Bonds fell despite the Reserve Bank of India injecting 2.9 trillion rupees ($31.6 billion) into the banking system through debt purchases and foreign exchange swaps, the highest monthly infusion in the current fiscal.
On Friday, the benchmark 10-year 6.48% 2035 bond yield ended little changed at 6.6963%.
The yield rose 11 basis points in January, the biggest monthly rise since August, and the sharpest pre-budget jump in four years.
In the budget, the government should consolidate its debt-to-GDP ratio to 55%, resulting in a fiscal deficit of 4.3% of GDP, Anurag Mittal, senior executive vice president and head fixed income, at UTI AMC, said.
“Assuming 70% of fiscal deficit being funded by market borrowings, we expect a net borrowing of 11.8 trillion rupees and gross borrowing of 17.3 trillion rupees.”

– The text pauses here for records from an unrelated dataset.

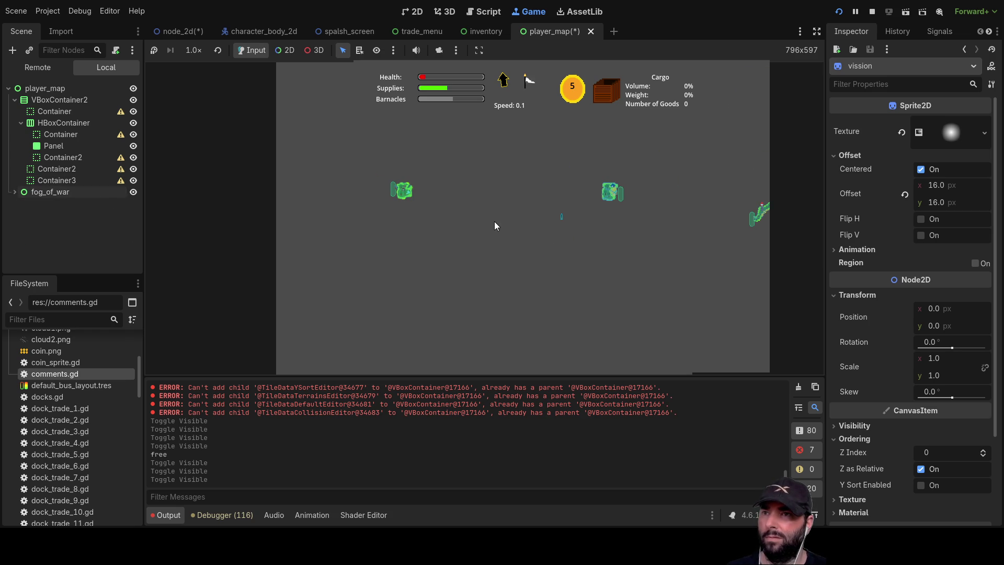
key("m")
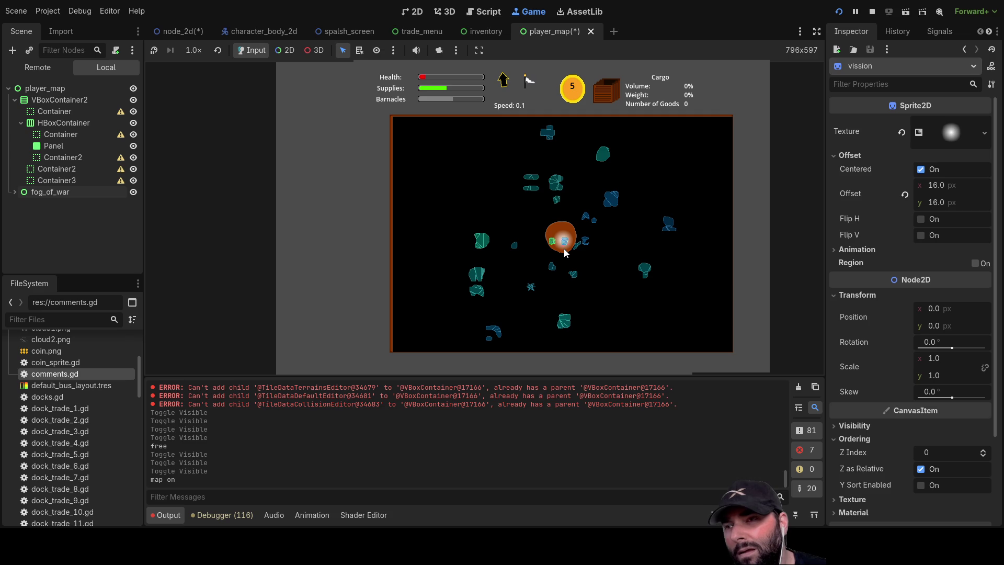
Sail the ship left while toggling the fog-of-war map, ending with the map closed
key("m")
key("m")
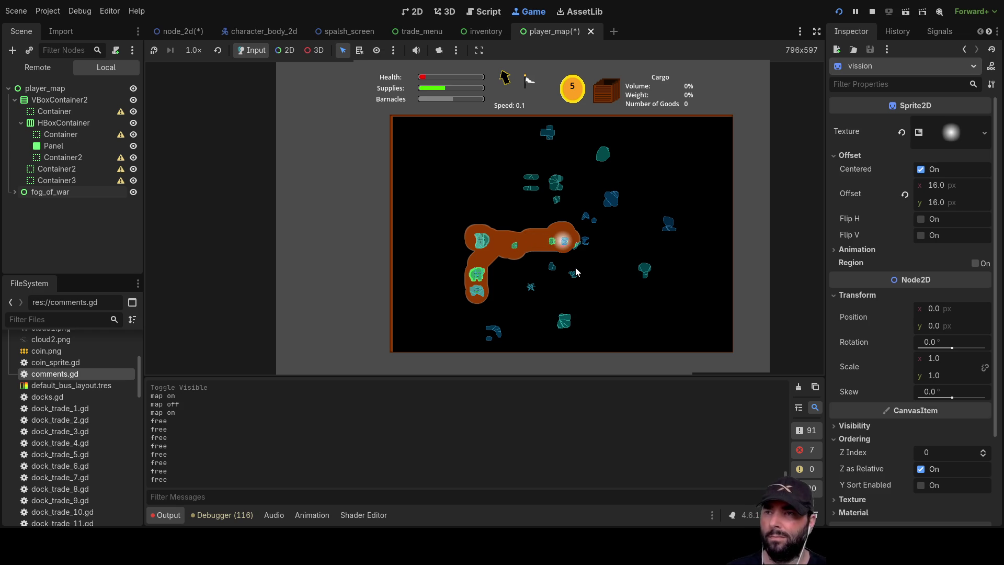
key("m")
key("m")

The median in a Reuters poll of economists pegs the borrowing at 16.3 trillion rupees. States are set to raise about 13 trillion rupees on a gross basis, according to economists.
OIS rates jump
India’s overnight index swap rates rose the most in a year in January, underperforming bonds, as offshore investors continued adding paid positions, triggering stop losses.
The one-year OIS rate ended at 5.5550%, up 10 bps this month, while the two-year rate ended at 5.7050%, up 15 bps, both logging their biggest rise
since December 2024.
The five-year OIS rate rose 24 bps to 6.1625%, in its biggest monthly rise since October 2024.